If you give presentations even on a semi-regular basis, you know that regardless of how much time you put in to preparing your slide deck, it's very difficult to get it perfect. This is especially true for for smaller or technical presentations. One of the challenges I see in this setting is that the flow of your predefined slide deck doesn't always work out perfectly as you deliver the presentation. Questions are sometimes asked that may take the presentation in a slightly different direction. This can force you to jump from the slide you're on, to a totally different part of the slide deck.
In most cases, I see one of two responses to this situation: the presenter will either scroll through slides very quickly until he/she gets to where they need to be, or the presenter will quit the slide show, use the mouse to scroll to where they need to be, then resume. Neither of these are good options because it makes the flow seem very disjointed. I want to offer a third and better option.

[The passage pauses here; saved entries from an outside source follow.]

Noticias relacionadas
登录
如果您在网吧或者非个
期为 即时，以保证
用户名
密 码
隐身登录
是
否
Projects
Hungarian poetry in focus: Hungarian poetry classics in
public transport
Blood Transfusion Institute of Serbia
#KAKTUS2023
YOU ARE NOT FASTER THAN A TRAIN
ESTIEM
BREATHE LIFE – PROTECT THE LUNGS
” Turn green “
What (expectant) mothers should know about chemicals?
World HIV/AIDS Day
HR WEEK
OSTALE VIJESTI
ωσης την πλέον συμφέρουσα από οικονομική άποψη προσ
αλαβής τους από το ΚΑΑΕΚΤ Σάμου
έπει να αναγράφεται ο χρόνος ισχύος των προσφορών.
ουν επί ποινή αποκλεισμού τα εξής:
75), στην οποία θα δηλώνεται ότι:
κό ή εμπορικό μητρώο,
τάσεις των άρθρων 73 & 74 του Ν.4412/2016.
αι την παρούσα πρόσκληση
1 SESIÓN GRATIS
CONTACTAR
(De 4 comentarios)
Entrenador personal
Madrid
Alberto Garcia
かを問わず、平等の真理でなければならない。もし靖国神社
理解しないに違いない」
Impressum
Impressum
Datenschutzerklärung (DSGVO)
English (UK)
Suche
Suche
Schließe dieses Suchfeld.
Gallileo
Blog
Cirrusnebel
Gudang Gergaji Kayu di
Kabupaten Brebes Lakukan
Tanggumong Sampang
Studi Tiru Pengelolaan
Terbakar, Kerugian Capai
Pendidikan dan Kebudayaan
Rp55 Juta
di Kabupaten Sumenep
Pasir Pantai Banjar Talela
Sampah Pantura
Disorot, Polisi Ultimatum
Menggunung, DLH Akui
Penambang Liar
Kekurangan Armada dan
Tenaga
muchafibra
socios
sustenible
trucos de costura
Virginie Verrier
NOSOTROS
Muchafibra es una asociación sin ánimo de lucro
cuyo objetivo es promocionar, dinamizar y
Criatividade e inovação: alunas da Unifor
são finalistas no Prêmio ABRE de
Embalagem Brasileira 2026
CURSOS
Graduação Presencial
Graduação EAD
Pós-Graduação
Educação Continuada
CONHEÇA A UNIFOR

If you need to jump ahead or behind in your slide deck, avoid using the two methods above. Instead, use your keyboard to quickly jump to a specific slide. For example, if I am currently on slide 8 and I need to jump to slide 15, simply type "15" then press the <enter> key. That will immediately jump you to slide 15.
In order for this to work well, you will need to know your slides inside and out, but hopefully you do anyway. After all, how can you give an effective presentation using slides you aren't comfortable with?
To show you just how fast and seamless this transition can be, I made a (very) short video for you:
In post-production on this video, I counted the number of frames that it took to make the transition. The result? 14 frames (or less than half a second). That's quick! So quick that most of your audience probably wouldn't even notice (and in reality, I could have made the transition faster).